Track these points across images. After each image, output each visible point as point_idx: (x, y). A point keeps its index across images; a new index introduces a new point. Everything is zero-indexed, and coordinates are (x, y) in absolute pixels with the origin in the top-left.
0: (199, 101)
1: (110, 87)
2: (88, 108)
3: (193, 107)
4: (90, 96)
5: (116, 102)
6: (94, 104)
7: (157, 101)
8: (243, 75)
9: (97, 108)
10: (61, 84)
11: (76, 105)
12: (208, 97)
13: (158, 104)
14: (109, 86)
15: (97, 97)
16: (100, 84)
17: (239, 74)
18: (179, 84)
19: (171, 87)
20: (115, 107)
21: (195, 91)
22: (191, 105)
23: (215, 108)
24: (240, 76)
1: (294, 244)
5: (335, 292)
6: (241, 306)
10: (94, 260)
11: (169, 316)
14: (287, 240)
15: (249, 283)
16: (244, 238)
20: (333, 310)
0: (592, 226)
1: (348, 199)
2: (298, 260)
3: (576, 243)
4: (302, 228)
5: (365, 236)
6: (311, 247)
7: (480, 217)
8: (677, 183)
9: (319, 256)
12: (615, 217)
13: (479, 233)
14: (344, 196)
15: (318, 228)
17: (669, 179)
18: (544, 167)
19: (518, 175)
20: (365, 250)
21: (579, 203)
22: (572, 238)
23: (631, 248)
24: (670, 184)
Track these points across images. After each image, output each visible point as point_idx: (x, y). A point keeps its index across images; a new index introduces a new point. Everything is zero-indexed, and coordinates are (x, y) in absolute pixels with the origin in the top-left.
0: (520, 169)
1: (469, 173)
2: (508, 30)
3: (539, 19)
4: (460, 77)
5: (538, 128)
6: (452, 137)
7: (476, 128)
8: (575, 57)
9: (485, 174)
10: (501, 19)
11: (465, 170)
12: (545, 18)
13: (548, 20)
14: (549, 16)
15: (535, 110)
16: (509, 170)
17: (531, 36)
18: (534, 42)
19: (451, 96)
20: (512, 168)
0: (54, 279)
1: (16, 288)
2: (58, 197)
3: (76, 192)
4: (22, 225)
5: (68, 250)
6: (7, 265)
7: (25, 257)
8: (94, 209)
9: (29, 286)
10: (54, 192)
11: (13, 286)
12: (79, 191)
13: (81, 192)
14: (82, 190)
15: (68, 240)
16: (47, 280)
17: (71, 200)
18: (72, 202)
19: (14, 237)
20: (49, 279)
##############################
Can you update the lines above by replacing "absolute pixels" with "whole pixels" wherever it occurs, leaving everything else as it is?

▶ Task response:
Track these points across images. After each image, output each visible point as point_idx: (x, y). A point keeps its index across images; a new index introduces a new point. Everything is zero-indexed, and coordinates are (x, y) in whole pixels with the origin in the top-left.
0: (199, 101)
1: (110, 87)
2: (88, 108)
3: (193, 107)
4: (90, 96)
5: (116, 102)
6: (94, 104)
7: (157, 101)
8: (243, 75)
9: (97, 108)
10: (61, 84)
11: (76, 105)
12: (208, 97)
13: (158, 104)
14: (109, 86)
15: (97, 97)
16: (100, 84)
17: (239, 74)
18: (179, 84)
19: (171, 87)
20: (115, 107)
21: (195, 91)
22: (191, 105)
23: (215, 108)
24: (240, 76)
1: (294, 244)
5: (335, 292)
6: (241, 306)
10: (94, 260)
11: (169, 316)
14: (287, 240)
15: (249, 283)
16: (244, 238)
20: (333, 310)
0: (592, 226)
1: (348, 199)
2: (298, 260)
3: (576, 243)
4: (302, 228)
5: (365, 236)
6: (311, 247)
7: (480, 217)
8: (677, 183)
9: (319, 256)
12: (615, 217)
13: (479, 233)
14: (344, 196)
15: (318, 228)
17: (669, 179)
18: (544, 167)
19: (518, 175)
20: (365, 250)
21: (579, 203)
22: (572, 238)
23: (631, 248)
24: (670, 184)
Track these points across images. After each image, output each visible point as point_idx: (x, y). A point keeps its index across images; a new index introduces a new point. Everything is zero-indexed, and coordinates are (x, y) in whole pixels with the origin in the top-left.
0: (520, 169)
1: (469, 173)
2: (508, 30)
3: (539, 19)
4: (460, 77)
5: (538, 128)
6: (452, 137)
7: (476, 128)
8: (575, 57)
9: (485, 174)
10: (501, 19)
11: (465, 170)
12: (545, 18)
13: (548, 20)
14: (549, 16)
15: (535, 110)
16: (509, 170)
17: (531, 36)
18: (534, 42)
19: (451, 96)
20: (512, 168)
0: (54, 279)
1: (16, 288)
2: (58, 197)
3: (76, 192)
4: (22, 225)
5: (68, 250)
6: (7, 265)
7: (25, 257)
8: (94, 209)
9: (29, 286)
10: (54, 192)
11: (13, 286)
12: (79, 191)
13: (81, 192)
14: (82, 190)
15: (68, 240)
16: (47, 280)
17: (71, 200)
18: (72, 202)
19: (14, 237)
20: (49, 279)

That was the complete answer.